Social and Economical Rehabilitation :
  • The therapist should also aim to provide him with some sort of economical independency so that he feel socially acceptable.
  • This is very important in younger individuals who have family members dependent on them.
  • Therapist should try to keep the patient’s moral and motivation high during whole process.
  • The patient should be provided a job which involves skill of the upper limb like, carvings, embroidery, computer job, etc.
  • Therapist should try to keep them engaged so that they no longer keeps thinking about their impairment but focus on a much more positive aspect of life.
  • The overall rehabilitation of the patient depend upon their motivation, and determination along with skill, dedication of the therapist.

Prognosis :

  • Early death rates after admission for TSCI range from 4 to 20%.The patient’s age, level of spinal cord injury, and neurologic grade predict surviva.
  • Severe systemic injuries, traumatic brain injury, and medical comorbidity also increase mortality.
  • Compared with spinal cord injuries in the thoracic cord or lower, patients with C1 to C3 injuries have a 6.6-fold increased risk of death, C4 to C5 injuries a 2.5 increased risk, and C6 to C8 a 1.5 increased risk.Survivors of TSCI have a reduced life expectancy as well.
  • Rates of motor score improvements are also related to the initial severity and level of injury.
  • The greatest degrees of improvement are seen in those with incomplete injury and in those without significant comorbidities or medical complications, such as infection. 
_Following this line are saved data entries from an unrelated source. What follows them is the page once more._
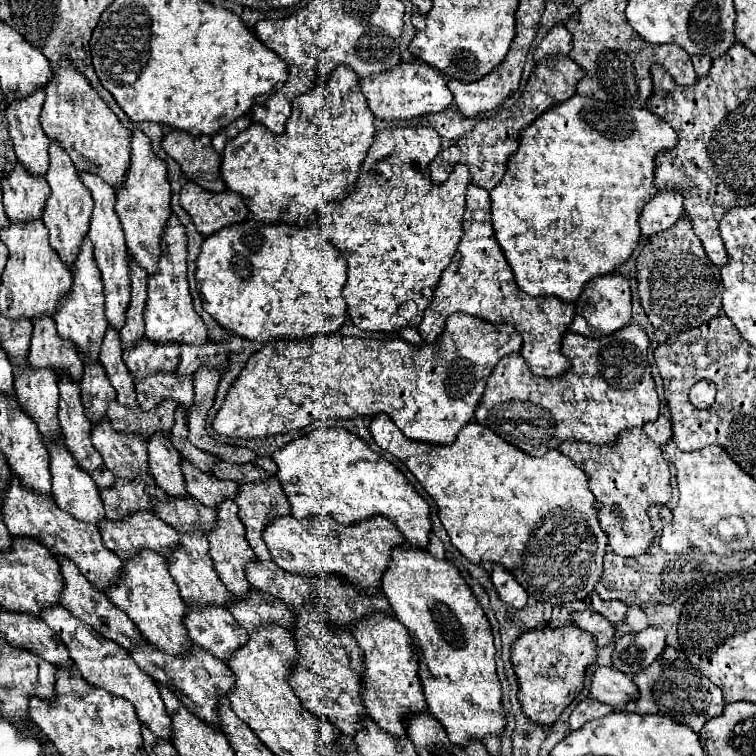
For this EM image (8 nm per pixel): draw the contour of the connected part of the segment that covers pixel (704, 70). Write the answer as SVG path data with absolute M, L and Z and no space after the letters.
M696 55L696 57L692 57L692 63L694 63L694 69L696 69L696 75L698 77L704 77L710 71L712 59L708 59L706 55Z

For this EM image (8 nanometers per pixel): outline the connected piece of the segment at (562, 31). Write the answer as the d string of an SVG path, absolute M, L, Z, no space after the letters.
M558 23L538 43L538 47L534 51L534 61L544 59L546 55L568 55L568 51L570 51L570 39L572 39L572 35L566 31L566 27Z

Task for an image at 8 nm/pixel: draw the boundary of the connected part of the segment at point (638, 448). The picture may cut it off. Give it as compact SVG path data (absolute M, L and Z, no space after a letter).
M630 427L616 437L616 445L598 447L592 443L564 441L558 449L588 475L590 489L602 503L598 519L602 531L608 535L608 547L622 557L642 555L656 535L648 509L652 505L666 505L672 495L670 469L662 447L650 441L642 427Z

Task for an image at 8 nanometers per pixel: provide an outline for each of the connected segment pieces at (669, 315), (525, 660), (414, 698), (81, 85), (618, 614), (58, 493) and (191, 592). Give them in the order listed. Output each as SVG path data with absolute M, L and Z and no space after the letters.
M686 211L680 215L676 227L652 235L652 239L646 241L636 259L636 271L642 309L650 323L668 335L698 327L716 317L722 309L724 285L720 269L708 259L708 255L704 255L704 247L692 231L692 223L688 223Z
M576 625L526 631L512 645L512 667L518 677L520 705L534 723L552 725L582 691L586 667L596 661L596 639Z
M372 615L372 619L364 619L364 623L356 623L352 627L352 635L356 637L360 649L362 649L362 661L364 661L364 671L360 677L360 699L362 705L366 707L366 713L388 733L392 735L406 735L404 727L404 717L410 713L418 711L428 711L422 685L418 679L418 649L414 649L414 641L406 627L392 615Z
M68 57L54 67L52 79L46 85L46 101L40 113L40 123L50 139L58 139L62 149L70 155L78 171L100 175L106 183L118 185L130 161L130 131L122 125L118 115L100 99L88 79L72 67Z
M596 593L588 595L588 599L584 599L584 603L586 603L592 611L604 615L604 617L606 617L608 621L612 621L614 625L624 621L624 615L626 615L626 609L628 609L624 603L620 603L620 601L604 601L604 599L600 599Z
M56 435L56 439L52 439L52 443L46 445L48 453L50 453L50 473L52 473L52 495L58 503L58 507L62 507L64 511L68 511L70 515L74 515L76 519L82 519L86 523L98 523L104 519L104 507L102 507L102 499L100 493L96 489L96 483L92 483L92 477L86 471L80 471L80 467L76 467L76 459L72 459L72 455L68 455L68 447L64 447L64 435Z
M190 529L190 531L180 531L180 543L166 553L168 561L168 571L174 579L174 583L180 589L182 599L196 601L196 603L206 603L206 605L226 605L230 601L230 593L220 581L218 573L212 567L212 559L208 555L208 539L200 529Z

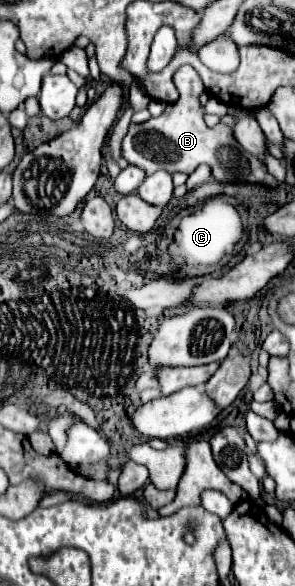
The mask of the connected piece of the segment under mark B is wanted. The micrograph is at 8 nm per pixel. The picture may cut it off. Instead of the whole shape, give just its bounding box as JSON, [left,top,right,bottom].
[123,66,277,190]

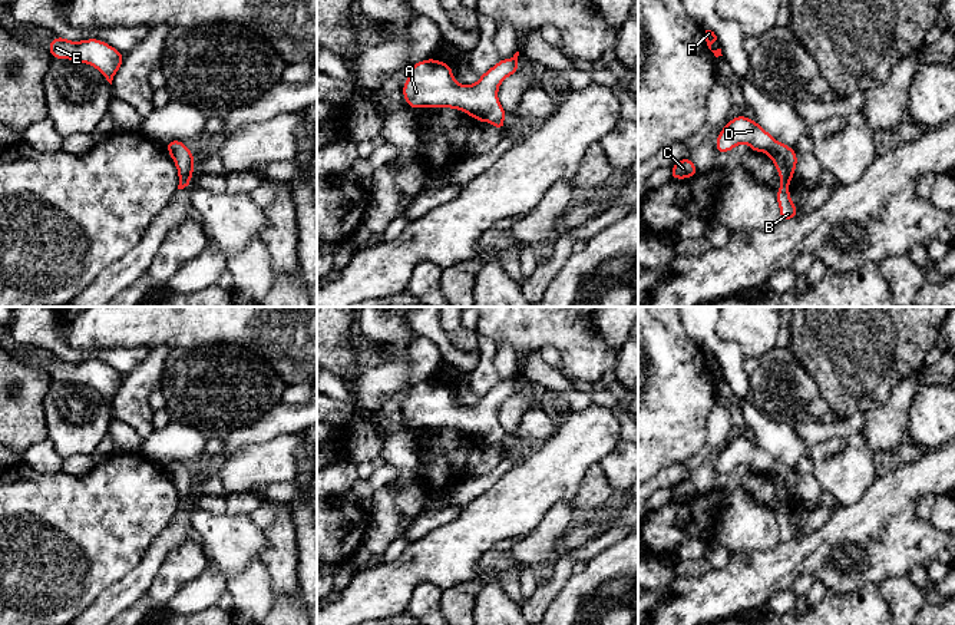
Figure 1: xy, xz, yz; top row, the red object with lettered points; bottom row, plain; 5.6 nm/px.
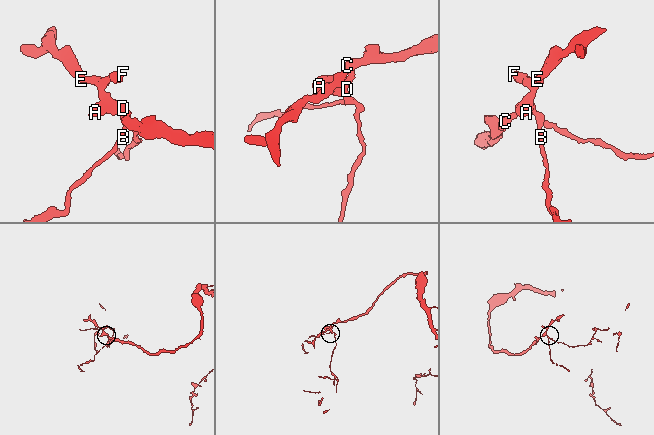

Among patients with complete TSCI (ASIA grade A):

  • 10 to 15% improve, 3% to ASIA grade D
  • Less than 10% will be ambulatory at one year

Among patient with an initial ASIA grade B :

  • 54% recover to grade C or D
  • 40% regain some ambulatory ability.

Among patients with an initial ASIA grade C and D :

  • Independent ambulation is possible for 62 and 97% respectively.

Most recovery in patients with incomplete TSCI takes place in the first six months.